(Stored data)
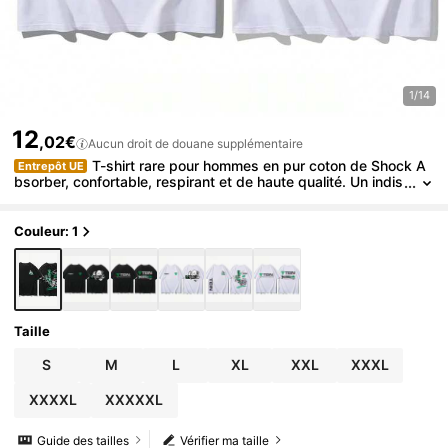
1/14
12
,02€
Aucun droit de douane supplémentaire
T-shirt rare pour hommes en pur coton de Shock A
Entrepôt UE
bsorber, confortable, respirant et de haute qualité. Un indis
pensable pour les festivals.
Couleur: 1
Taille
S
M
L
XL
XXL
XXXL
XXXXL
XXXXXL
Guide des tailles
Vérifier ma taille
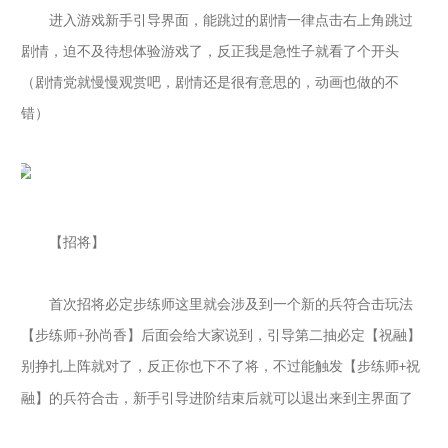
进入游戏新手引导界面，能跳过的剧情一律点击右上角跳过
剧情，迫不及待想体验游戏了，反正我是急性子就看了个开头
（剧情党就慢慢观赏吧，剧情还是很有意思的，动画也做的不
错）
【招将】
首次招将必定步练师这里就会涉及到一个新的兵符合击玩法
【步练师
+
孙尚香】后面会给大家说到，引导第二抽必定【祝融】
别挣扎上阵就对了，反正你也下不了将，不过能触发【步练师
祝
+
融】的兵符合击，新手引导进阶结束后就可以退出来到主界面了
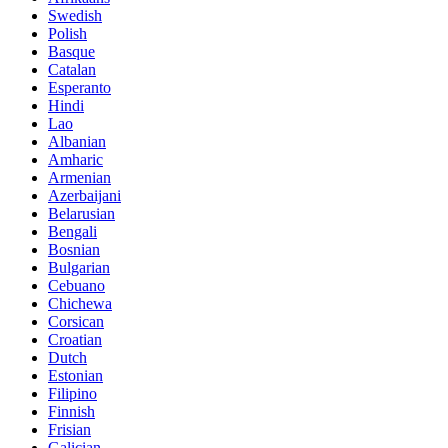
Swedish
Polish
Basque
Catalan
Esperanto
Hindi
Lao
Albanian
Amharic
Armenian
Azerbaijani
Belarusian
Bengali
Bosnian
Bulgarian
Cebuano
Chichewa
Corsican
Croatian
Dutch
Estonian
Filipino
Finnish
Frisian
Galician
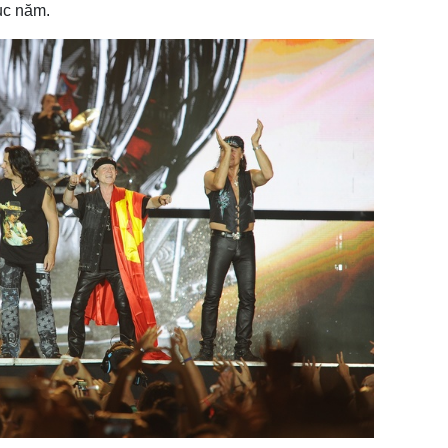
ục năm.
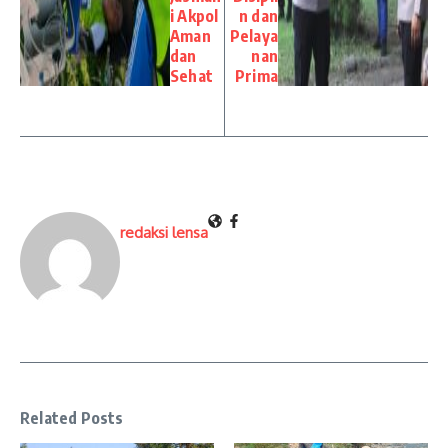
i Akpol
n dan
Aman
Pelaya
dan
nan
Sehat
Prima
redaksi lensa
Related Posts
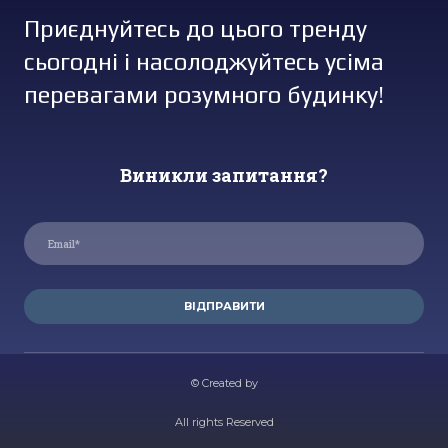
Приєднуйтесь до цього тренду
сьогодні і насолоджуйтесь усіма
перевагами розумного будинку!
Виникли запитання?
ВІДПРАВИТИ
© Created by
All rights Reserved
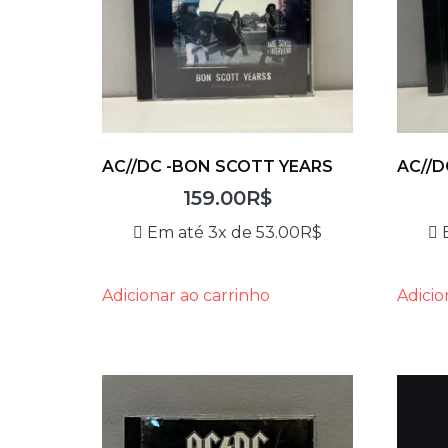
AC//DC -BON SCOTT YEARS
AC//D
159.00
R$
Em até 3x de
53.00
R$
Adicionar ao carrinho
Adicio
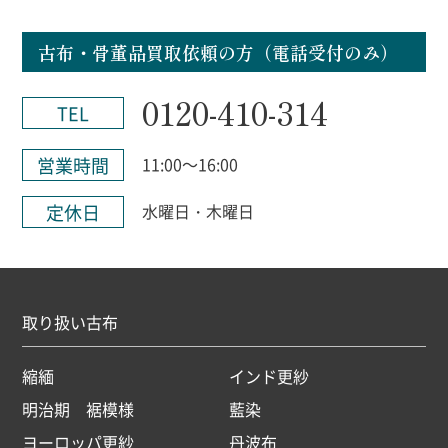
古布・骨董品買取依頼の方（電話受付のみ）
0120-410-314
TEL
営業時間
11:00～16:00
定休日
水曜日・木曜日
取り扱い古布
縮緬
インド更紗
明治期 裾模様
藍染
ヨーロッパ更紗
丹波布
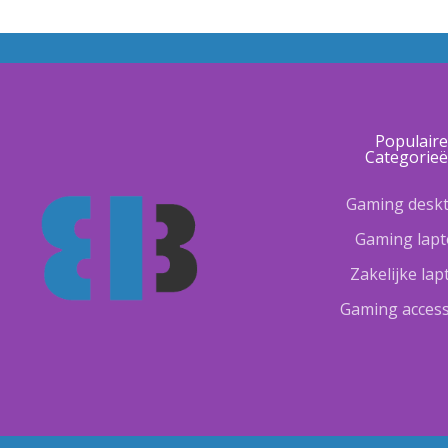
Populair
Categorie
Gaming desk
Gaming lap
Zakelijke la
Gaming access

**Problem to work on**: Go through the records above and count the lines with the word "Gaming" in them. Answer with the number only.

**Written answer**: 3